TEXT SEGMENT:
As a drama and theatre teacher, you are always proud of what you ex-students go on to achieve, be it a doctor, a lawyer, working in PR or in business…..the list is long and gratifying. However, you always have a soft spot for those that have the will, determination and talent to keep going and make it in the cut-throat world of professional theatre. Yesterday, on Facebook, there was a post on my timeline from my old student and friend Shannon Murphy. It was an interview with her in TimeOut Sydney. So with great pride and a wry smile on my face it is my post for today.
Meet a Sydney director with an unquenchable artistic appetite. Darryn King tucks in with a true theatrical omnivore
Shannon Murphy arrives at the Time Out photo shoot with her entourage in tow: a couple of tittering blonde starlets, a man in a coat and tails and top hat, a grinning performance artist duo…
Murphy is used to keeping diverse and colourful company. For Sydney stages in 2011 she directed the warm-hearted romantic comedy This Year’s Ashes right after directing Trapture, a psycho-surgical freak-out of a show that featured live urination and a pig’s heart barbecue. Before that she directed two young teens and a seven-year-old (in Tusk Tusk) and before that she directed three women in a trio of grisly poem-monologues (Crestfall).
Even in primary school Murphy was a theatre-maker of bold vision. “I wanted to direct the nativity play but was told my ideas were too radical,” she says. “All I wanted was the angel Gabriel on roller blades.”

STUDY MATERIAL:

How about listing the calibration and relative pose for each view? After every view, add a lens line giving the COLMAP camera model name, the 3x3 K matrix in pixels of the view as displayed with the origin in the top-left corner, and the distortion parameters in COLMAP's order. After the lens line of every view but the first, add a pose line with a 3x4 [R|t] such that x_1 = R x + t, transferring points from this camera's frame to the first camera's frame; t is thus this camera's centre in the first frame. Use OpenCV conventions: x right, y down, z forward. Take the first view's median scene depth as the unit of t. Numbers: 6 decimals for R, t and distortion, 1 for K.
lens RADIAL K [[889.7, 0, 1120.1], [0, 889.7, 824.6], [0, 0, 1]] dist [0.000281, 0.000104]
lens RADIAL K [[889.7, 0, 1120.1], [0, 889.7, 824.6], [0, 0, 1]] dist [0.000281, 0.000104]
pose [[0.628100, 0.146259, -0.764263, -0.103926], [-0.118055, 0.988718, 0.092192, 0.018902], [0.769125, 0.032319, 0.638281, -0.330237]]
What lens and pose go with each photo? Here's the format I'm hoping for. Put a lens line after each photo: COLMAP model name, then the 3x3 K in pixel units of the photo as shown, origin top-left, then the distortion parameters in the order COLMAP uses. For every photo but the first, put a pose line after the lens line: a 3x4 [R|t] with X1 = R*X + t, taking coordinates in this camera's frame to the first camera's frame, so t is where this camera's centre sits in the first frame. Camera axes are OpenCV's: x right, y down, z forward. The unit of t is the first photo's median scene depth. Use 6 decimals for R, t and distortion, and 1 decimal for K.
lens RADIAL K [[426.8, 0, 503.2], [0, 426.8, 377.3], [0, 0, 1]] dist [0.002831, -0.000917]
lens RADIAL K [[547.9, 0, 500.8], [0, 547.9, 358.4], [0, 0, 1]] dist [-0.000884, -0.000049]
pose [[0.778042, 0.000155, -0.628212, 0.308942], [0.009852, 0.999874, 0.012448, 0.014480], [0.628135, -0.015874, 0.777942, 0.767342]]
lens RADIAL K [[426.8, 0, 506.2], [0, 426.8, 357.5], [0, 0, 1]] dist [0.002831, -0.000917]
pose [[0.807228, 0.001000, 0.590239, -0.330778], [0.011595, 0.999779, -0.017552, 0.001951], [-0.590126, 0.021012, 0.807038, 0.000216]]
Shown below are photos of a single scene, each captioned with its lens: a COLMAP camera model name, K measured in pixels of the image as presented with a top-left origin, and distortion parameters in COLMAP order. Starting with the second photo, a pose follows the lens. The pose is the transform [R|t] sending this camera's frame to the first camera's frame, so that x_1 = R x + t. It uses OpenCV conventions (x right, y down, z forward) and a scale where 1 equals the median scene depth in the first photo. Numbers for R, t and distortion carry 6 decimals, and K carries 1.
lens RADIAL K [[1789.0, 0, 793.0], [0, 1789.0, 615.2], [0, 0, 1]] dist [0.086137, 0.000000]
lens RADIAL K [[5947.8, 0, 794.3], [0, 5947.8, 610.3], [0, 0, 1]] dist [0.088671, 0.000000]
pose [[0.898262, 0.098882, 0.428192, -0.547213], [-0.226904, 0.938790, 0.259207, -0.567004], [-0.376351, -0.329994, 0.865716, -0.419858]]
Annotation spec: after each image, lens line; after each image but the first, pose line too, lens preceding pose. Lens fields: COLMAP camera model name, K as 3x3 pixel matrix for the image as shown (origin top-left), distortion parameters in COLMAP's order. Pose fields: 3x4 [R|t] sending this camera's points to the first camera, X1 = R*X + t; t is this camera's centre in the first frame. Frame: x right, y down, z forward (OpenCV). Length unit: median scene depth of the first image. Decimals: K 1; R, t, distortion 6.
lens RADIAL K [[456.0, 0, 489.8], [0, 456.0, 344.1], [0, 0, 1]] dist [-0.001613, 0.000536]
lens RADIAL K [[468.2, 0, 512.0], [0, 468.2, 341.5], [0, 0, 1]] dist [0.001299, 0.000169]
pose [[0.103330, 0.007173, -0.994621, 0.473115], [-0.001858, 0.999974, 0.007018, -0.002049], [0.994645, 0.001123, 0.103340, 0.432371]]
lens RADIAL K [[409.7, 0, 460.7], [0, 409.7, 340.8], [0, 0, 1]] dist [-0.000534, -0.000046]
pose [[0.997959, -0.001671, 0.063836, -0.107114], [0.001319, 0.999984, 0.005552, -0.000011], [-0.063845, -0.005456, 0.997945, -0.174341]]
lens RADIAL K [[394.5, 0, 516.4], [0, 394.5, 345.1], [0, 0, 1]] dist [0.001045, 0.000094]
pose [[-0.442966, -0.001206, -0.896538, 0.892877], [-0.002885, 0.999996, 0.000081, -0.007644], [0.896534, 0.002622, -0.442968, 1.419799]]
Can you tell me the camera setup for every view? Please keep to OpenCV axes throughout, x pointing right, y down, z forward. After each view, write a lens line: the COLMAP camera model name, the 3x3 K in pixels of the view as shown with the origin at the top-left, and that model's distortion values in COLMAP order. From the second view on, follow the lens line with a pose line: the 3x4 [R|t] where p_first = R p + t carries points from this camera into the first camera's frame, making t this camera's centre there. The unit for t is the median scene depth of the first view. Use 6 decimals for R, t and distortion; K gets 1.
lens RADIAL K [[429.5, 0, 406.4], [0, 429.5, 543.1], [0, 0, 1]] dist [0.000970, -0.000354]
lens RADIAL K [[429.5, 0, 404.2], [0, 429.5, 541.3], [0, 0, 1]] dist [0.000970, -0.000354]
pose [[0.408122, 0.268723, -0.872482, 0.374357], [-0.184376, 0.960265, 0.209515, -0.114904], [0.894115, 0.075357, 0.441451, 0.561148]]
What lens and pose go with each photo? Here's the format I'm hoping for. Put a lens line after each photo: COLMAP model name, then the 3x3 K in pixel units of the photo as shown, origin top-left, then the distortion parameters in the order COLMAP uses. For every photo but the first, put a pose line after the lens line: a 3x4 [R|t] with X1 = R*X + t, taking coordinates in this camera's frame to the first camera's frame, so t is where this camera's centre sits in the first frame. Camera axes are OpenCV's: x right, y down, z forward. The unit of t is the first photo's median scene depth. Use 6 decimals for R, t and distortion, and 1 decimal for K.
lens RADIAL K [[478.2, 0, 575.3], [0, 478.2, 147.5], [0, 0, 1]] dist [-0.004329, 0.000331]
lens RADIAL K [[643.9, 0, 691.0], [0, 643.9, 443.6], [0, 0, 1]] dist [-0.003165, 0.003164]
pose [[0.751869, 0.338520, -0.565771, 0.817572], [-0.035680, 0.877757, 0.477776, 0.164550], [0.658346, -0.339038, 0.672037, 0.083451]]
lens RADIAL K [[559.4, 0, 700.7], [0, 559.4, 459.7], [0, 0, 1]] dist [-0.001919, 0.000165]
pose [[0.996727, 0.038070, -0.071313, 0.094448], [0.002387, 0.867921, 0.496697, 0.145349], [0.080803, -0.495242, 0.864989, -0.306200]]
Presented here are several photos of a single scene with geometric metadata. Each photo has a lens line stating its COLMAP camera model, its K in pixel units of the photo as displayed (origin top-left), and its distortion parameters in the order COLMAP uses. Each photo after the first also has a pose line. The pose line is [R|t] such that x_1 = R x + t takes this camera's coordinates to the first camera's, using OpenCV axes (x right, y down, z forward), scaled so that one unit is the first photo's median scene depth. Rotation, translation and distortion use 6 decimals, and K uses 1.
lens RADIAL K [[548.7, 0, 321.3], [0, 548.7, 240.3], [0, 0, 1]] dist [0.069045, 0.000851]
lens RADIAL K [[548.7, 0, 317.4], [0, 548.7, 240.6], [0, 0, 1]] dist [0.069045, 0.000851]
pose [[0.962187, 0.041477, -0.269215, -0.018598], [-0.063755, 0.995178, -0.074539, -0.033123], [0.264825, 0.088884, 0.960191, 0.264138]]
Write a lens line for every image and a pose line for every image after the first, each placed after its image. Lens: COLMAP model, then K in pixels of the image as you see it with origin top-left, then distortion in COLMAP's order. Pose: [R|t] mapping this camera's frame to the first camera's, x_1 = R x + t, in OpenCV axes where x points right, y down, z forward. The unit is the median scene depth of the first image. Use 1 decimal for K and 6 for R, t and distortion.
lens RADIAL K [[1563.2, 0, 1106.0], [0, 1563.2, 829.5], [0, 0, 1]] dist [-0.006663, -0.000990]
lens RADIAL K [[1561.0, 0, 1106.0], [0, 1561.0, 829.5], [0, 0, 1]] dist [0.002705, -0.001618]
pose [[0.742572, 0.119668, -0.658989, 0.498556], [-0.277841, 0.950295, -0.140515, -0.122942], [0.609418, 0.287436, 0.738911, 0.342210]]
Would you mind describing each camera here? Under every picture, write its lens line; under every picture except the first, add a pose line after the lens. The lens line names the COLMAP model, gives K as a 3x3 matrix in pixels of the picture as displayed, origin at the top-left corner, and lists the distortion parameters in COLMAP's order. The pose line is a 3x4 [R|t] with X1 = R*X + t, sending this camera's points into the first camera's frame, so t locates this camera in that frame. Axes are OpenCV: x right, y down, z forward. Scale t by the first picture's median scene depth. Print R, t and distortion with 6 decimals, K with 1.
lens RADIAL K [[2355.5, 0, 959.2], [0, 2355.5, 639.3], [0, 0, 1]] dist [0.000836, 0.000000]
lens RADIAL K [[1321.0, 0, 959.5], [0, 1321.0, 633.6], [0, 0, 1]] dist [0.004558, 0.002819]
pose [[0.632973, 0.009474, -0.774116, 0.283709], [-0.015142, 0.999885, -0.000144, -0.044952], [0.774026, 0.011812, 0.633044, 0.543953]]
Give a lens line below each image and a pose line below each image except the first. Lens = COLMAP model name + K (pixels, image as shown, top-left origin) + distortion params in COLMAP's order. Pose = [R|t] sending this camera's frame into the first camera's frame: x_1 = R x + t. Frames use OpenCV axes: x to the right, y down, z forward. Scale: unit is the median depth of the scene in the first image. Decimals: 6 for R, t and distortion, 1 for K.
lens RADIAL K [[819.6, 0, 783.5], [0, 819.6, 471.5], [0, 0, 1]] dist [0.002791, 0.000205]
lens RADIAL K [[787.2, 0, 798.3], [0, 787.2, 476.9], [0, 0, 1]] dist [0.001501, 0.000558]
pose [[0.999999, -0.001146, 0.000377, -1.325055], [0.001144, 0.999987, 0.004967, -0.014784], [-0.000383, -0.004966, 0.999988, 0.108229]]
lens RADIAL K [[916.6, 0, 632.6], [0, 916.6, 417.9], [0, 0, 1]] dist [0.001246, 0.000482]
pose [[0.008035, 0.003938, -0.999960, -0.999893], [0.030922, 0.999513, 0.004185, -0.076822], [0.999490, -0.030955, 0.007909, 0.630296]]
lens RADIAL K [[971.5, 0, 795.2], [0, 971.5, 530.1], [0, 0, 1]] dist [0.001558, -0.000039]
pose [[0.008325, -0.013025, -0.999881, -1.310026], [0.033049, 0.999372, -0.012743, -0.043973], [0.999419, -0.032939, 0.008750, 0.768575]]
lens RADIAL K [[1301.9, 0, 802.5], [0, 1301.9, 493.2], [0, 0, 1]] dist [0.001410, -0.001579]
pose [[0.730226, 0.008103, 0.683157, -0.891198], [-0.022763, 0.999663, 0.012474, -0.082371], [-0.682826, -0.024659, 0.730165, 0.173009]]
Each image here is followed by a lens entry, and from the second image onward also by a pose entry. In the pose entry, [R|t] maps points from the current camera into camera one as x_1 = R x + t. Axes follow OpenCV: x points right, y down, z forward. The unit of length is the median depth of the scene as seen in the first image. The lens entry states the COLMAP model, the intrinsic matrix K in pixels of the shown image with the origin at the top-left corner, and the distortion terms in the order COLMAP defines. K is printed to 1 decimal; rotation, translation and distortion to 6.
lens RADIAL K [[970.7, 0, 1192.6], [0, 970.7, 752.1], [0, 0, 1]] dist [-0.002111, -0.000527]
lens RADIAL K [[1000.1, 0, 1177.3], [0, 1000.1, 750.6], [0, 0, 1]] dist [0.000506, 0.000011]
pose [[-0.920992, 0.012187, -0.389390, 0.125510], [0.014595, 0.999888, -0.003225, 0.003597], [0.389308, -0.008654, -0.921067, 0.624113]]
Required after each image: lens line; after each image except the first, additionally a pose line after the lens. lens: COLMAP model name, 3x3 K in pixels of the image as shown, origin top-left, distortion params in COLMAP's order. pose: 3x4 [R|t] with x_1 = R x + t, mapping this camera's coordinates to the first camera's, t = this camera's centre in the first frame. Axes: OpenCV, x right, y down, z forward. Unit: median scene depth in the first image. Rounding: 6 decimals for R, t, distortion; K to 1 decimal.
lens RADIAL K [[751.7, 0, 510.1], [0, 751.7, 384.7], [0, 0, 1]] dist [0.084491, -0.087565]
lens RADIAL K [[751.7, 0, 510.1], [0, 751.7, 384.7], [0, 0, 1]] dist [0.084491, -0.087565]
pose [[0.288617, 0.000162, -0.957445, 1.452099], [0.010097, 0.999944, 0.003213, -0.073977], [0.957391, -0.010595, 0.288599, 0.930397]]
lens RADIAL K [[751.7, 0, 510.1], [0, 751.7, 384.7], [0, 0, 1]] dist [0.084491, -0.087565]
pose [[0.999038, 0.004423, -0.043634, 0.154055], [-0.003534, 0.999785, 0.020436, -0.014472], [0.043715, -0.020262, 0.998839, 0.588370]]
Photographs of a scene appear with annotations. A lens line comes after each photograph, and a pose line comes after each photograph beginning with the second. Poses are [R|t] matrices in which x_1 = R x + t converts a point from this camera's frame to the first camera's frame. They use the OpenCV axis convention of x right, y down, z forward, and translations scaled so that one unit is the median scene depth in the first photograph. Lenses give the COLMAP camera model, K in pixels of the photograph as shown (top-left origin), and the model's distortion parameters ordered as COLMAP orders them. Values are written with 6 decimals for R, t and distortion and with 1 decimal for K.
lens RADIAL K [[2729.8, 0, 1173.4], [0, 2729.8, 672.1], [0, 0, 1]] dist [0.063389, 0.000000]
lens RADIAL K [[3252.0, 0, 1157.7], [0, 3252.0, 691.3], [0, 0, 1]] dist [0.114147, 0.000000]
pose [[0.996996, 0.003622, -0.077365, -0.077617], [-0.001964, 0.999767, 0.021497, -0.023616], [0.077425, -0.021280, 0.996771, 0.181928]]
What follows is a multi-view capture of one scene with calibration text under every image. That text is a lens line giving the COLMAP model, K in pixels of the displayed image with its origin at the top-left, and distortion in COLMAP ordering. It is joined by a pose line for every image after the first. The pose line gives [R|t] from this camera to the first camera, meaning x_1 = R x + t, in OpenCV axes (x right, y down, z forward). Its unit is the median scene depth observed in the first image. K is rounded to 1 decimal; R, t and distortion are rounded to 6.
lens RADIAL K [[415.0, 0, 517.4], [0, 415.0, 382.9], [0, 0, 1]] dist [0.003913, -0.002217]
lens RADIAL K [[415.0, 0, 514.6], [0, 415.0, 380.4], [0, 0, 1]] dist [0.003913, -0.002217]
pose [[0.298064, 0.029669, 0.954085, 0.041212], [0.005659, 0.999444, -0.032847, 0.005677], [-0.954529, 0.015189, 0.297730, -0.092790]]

EXPLORE THE MATERIAL:
a - In the post about Shannon Murphy, why was she not allowed to direct the nativity play in primary school? Answer in one to three sentences.
b - Print the post about Shannon Murphy between "As a drama and" and "post for today.", inclusive.
c - Proceed with the post about Shannon Murphy from where it stops.

EXERCISE RESPONSES:
a - She was told her ideas were too radical. All she wanted was the angel Gabriel on roller blades.

b -
As a drama and theatre teacher, you are always proud of what you ex-students go on to achieve, be it a doctor, a lawyer, working in PR or in business…..the list is long and gratifying. However, you always have a soft spot for those that have the will, determination and talent to keep going and make it in the cut-throat world of professional theatre. Yesterday, on Facebook, there was a post on my timeline from my old student and friend Shannon Murphy. It was an interview with her in TimeOut Sydney. So with great pride and a wry smile on my face it is my post for today.

c -
It’s possibly her international upbringing – Murphy was born in Africa, raised in Hong Kong, primary schooled in Melbourne, college educated in America – that makes her so comfortable navigating disparate theatrical worlds. “Sometimes people find it tricky when they can’t define an artist,” she says. “But I just love continuously expanding. I always try to find something new every time that keeps stimulating me – in the form or the style of the work or the writing of the work or whatever it is. It’s got to be really different from anything I’ve done before because otherwise I get bored.”
Given that, it’s not surprising that Murphy is now considering joining her partner, actor Dan Wyllie, in pursuing a career off-stage. “I would really like to look at film and TV, a completely different form,” she says.
In the meantime, though, Murphy is working on two back-to-back theatre productions. She’s currently in rehearsals for the angsty sex comedy Porn.Cake for Griffin. “It’s about this idea of Saturn’s return, reaching 40, seeing things anew – and wondering whether you will ever find the pure and simple happiness you felt pashing someone for the first time or finding a click beetle in your party bag…”
And, after Porn.Cake, Murphy bounds straight into rehearsals at the Ensemble Theatre for Circle Mirror Transformation: a play set in a community centre drama class. It’s a glimpse, Murphy says, of what it feels like in every rehearsal room. “What starts off with drama games ends in people’s lives being changed, in a way.”
When our photo shoot gets underway, we get a glimpse of what it must feel like in Murphy’s rehearsal room in particular: Murphy’s actor buddies bunch up close for the camera, laugh, clown and take turns pawing at her face.
Our photographer asks one of them, “Can I get you to lick her face again?”
She obliges. Murphy doesn’t even blink.